Ce magistrat a rendu compte des plaidoiries dans le délibéré de la cour, composée de :
Madame Florence DUBOIS-STEVANT, Présidente,
Madame Gwenael COUGARD, Conseillère,
Madame Nathalie GAUTRON-AUDIC, Conseillère,
Greffier, lors des débats : M. Hugo BELLANCOURT,
Exposé du litige
La société DIL est titulaire d’un bail commercial, à effet du 1er janvier 2017, portant sur des locaux destinés à l’activité de « café, liquoriste, brasserie », situés [Adresse 7] et [Adresse 3] à [Localité 10].
Le 7 janvier 2011, elle a souscrit auprès de la société Axa France Iard (ci-après Axa) une police d’assurance multirisque professionnelle n°4892186504 comportant une garantie des pertes d’exploitation, prenant effet au 15 novembre 2010, laquelle a été actualisée à effet du 1er janvier 2018 pour tenir compte de la mise en place d’une location-gérance.
Le 29 juin 2019, la société DIL a conclu avec la société MP un contrat de location-gérance portant sur le fonds de commerce exploité dans les locaux sous l’enseigne « Le jardin de la garenne » et ce, pour une durée de deux ans à compter du 1er juillet 2019, durée reconduite depuis tacitement.
Par arrêtés des 14 et 15 mars 2020 portant diverses mesures relatives à la lutte contre la propagation du virus Covid-19, le ministère des solidarités et de la santé a fait interdiction aux restaurants et débits de boissons de recevoir du public, à compter du 15 mars 2020.
Par courrier du 17 mars 2020, suite à la fermeture de son établissement, la société DIL a effectué une déclaration de sinistre auprès de son courtier au titre de la « fermeture administrative correspondant à la garantie de l’intercalaire CBA pertes d’exploitation ». Par courrier du 19 avril 2020, la société MP a confirmé « la demande d’ouverture d’un sinistre fermeture administrative ».
N’ayant pas accepté une proposition d’indemnisation transactionnelle forfaitaire, les sociétés DIL et MP ont, par acte du 27 août 2021, assigné la société Axa en paiement d’une somme de 948.871,54 euros, à parfaire, au titre des pertes d’exploitation subies, outre celle de 15.000 euros à titre de dommages-intérêts pour résistance abusive.

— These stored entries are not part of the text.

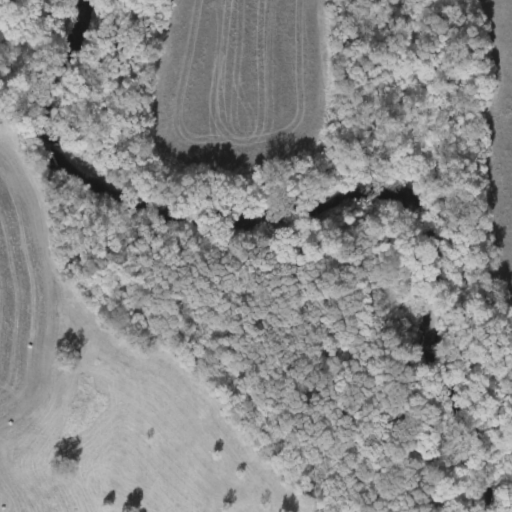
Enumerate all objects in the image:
river: (59, 49)
river: (350, 197)
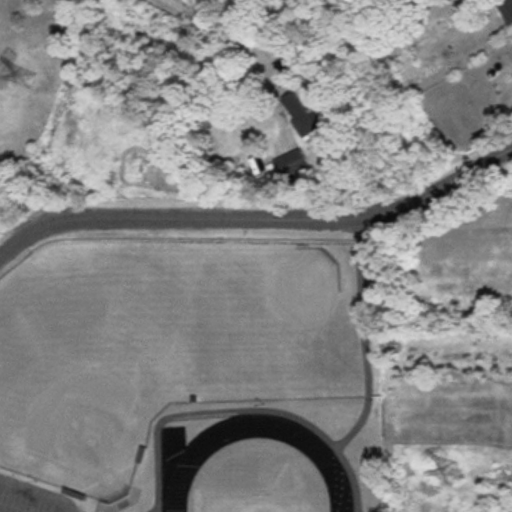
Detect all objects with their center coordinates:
building: (505, 10)
power tower: (22, 74)
building: (304, 113)
building: (290, 165)
road: (257, 219)
power tower: (453, 474)
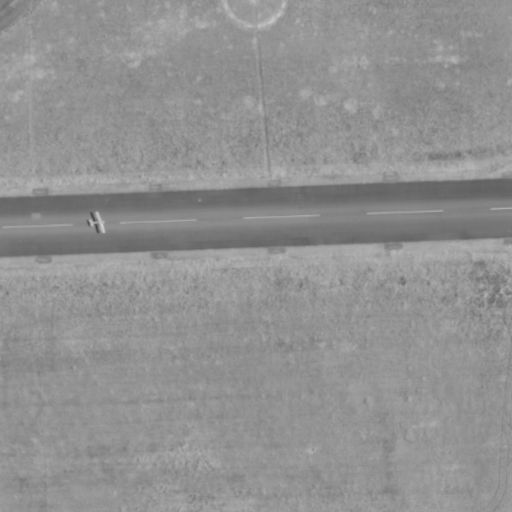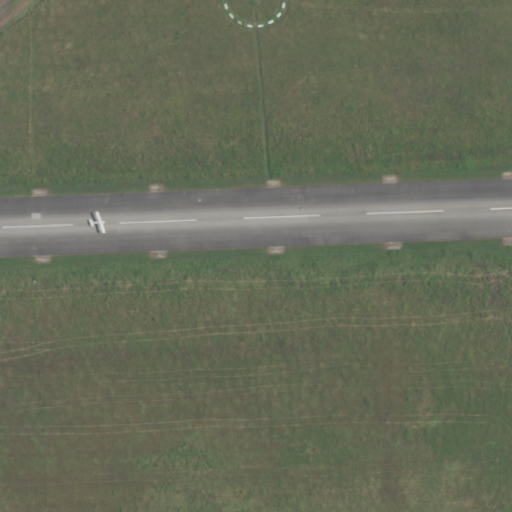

Par jugement du 24 février 2023, le tribunal de commerce de Nanterre a :
— débouté la société Axa de sa demande visant à voir rejetées les demandes formées à son encontre par la société DIL et dit que cette dernière a un intérêt à agir dans la présente affaire et que ses demandes à ce titre sont recevables ;
— débouté la société MP et la société DIL de leur demande visant à voir la garantie pertes d’exploitation acquise en leur faveur sur une période de 18 mois par sinistre, de leurs demandes visant à voir la société Axa condamnée à leur payer les sommes de (i) 150.000 euros à titre de provision et, (ii) 948.871,54 euros au titre de l’indemnité de pertes d’exploitation, outre celle de 15.000 euros à titre de dommages et intérêts pour résistance abusive ;
— condamné la société MP à payer à la société Axa la somme de 1.000 euros au titre de l’article 700 du code de procédure civile ainsi qu’aux dépens.
Par déclaration du 27 mars 2023, la société MP et la société DIL ont interjeté appel de ce jugement, sauf en ce qu’il a retenu l’intérêt à agir de la société DIL et dit recevables ses demandes.
Par dernières conclusions n°2 remises au greffe et notifiées par RPVA le 20 novembre 2024, elles ont demandé à la cour d’infirmer le jugement en ce qu’il les a déboutées de leurs demandes indemnitaires et, statuant à nouveau, de déclarer la garantie de perte d’exploitation acquise en leur faveur sur une période de 18 mois par sinistre, de condamner la société Axa à leur verser la somme de 150.000 euros à titre de provision, celle de 948.871,54 euros à parfaire au titre de l’indemnité de perte d’exploitation, celle de 15.000 euros au titre des dommages et intérêts pour résistance abusive et celle de 10.000 euros par application de l’article 700 du code civil ainsi qu’aux dépens avec droit de recouvrement direct.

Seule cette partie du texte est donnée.